En toute logique, une vision horizontale de la culture dominante dans laquelle Dieu est absent, ou réduit à des concepts symboliques, culturels ou moraux, ne conduira jamais à apprécier la valeur spirituelle féconde et pastorale du célibat sacerdotal en tant que don précieux de Dieu et de la totale et sublime disposition d’amour et de service à l’Église et à l’humanité.
Il n’y aura de vocations sacerdotales authentiques que quand on nouera une relation authentique, exigence, libre et personnelle avec la personne du Christ. Cela peut sembler très simpliste mais, à mes yeux, le « nouveau chemin » pour l’évangélisation de l’Amazonie, c’est la nouveauté du Christ.
Commentaires
Excellent! Entièrement d'accord. Si ce n'est pas évident pour toutes les personnes participant à ce synode, c'est qu'elles sont bien malades et déchristianisées. Leur point de vue n'a donc pas sa place dans ces discussions synodales.
Écrit par : I. P. | 13/10/2019
Une remarque :
A propos de la christianisation du Congo par la Belgique, l’article affirme que ce fait aurait été un handicap pour l’expansion de l’Eglise au Congo dans les années 1960-1970. Est-ce vrai ?
Le catholicisme était la religion du colonisateur (péché mortel ?) mais au moment de l’octroi de l’indépendance, les structures du pilier constitué par l’Eglise étaient déjà, à la différence de celles de l’administration coloniale et des grandes sociétés, largement africanisées et elles ont subsisté (contrairement aux deux autres) sans aucune solution de continuité.
L’efflorescence du catholicisme se fit, contrairement à ce que suggère cet article, sans rupture avec son passé colonial : par une osmose réussie entre la culture indigène dans ce qu’elle a de positif (au premier chef la croyance au Dieu unique) et l’apport de la foi catholique traditionnelle.
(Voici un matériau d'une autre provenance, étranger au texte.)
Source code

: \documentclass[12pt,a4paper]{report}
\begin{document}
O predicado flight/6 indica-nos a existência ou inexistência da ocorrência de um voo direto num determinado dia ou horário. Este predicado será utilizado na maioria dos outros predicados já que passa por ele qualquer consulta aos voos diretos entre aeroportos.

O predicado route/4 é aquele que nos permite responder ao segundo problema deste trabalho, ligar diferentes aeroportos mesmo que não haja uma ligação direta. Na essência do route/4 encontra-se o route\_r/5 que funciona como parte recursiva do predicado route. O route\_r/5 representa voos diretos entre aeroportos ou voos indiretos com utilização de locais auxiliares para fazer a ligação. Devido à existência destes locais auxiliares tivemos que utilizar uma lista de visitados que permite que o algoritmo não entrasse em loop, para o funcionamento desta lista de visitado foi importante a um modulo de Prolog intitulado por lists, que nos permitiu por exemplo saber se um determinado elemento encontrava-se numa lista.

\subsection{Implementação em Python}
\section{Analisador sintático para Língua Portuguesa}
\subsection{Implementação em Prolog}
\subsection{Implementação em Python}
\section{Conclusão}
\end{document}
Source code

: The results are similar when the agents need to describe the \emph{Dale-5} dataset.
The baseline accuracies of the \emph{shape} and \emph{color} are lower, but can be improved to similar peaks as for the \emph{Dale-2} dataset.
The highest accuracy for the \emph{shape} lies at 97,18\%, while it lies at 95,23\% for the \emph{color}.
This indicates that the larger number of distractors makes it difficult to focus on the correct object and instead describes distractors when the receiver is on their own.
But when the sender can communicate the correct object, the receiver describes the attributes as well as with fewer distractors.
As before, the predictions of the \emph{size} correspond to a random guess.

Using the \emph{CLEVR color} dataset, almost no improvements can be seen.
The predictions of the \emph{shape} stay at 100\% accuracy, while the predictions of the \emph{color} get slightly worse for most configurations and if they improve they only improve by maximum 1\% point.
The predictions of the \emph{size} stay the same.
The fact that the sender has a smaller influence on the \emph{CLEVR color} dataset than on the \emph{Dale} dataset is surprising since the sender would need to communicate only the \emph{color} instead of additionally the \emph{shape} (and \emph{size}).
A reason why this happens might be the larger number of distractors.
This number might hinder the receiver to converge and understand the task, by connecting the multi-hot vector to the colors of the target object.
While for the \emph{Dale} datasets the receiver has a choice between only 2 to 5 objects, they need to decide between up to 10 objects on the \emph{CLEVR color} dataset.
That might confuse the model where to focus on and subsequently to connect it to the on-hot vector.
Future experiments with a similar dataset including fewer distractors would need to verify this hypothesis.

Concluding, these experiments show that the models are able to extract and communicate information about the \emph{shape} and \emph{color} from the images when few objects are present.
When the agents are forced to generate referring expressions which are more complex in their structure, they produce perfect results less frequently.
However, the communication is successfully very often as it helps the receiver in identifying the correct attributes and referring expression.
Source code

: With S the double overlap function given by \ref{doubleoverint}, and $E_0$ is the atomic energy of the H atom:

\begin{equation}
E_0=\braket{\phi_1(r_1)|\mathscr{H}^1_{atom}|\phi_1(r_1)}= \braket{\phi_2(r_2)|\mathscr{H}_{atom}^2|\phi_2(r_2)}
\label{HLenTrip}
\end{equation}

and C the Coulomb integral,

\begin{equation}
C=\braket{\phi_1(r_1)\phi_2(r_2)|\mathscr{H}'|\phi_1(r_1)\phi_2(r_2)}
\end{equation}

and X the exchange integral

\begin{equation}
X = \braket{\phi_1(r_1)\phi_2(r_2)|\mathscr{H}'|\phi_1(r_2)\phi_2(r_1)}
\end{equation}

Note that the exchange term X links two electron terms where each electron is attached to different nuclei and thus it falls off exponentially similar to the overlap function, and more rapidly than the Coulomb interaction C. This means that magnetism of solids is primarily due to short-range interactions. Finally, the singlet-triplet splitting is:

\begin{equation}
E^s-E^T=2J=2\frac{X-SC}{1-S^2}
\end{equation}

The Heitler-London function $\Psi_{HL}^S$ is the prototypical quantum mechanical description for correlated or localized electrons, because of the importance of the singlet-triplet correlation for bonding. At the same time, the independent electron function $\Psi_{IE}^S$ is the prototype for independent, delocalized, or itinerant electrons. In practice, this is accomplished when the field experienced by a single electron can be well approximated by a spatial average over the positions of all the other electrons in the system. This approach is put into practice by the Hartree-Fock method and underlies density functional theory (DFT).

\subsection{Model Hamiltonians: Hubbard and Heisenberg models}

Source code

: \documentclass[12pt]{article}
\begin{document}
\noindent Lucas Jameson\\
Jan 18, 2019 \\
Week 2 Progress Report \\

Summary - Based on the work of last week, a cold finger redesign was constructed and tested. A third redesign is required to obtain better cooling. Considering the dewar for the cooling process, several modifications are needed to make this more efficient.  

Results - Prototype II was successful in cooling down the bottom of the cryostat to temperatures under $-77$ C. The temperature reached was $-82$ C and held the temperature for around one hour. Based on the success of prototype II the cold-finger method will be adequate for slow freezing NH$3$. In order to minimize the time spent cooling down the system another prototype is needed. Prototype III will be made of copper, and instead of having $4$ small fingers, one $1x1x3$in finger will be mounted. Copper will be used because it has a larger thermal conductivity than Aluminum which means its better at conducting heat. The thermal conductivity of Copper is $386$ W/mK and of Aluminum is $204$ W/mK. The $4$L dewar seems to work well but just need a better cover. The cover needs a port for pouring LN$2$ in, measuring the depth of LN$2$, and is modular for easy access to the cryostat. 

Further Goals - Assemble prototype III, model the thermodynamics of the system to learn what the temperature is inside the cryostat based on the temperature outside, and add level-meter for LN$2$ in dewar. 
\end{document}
A aucun moment ce processus ne fut fondamentalement remis en cause, ni par les massacres perpétrés (sans distinction de couleur de peau) par les rebelles mulélistes ou maï-maï, ni par la « révolution » (très artificielle) du « recours à l’authenticité » identitaire de la nation congolaise comme instrument de pouvoir, sous le règne de Mobutu.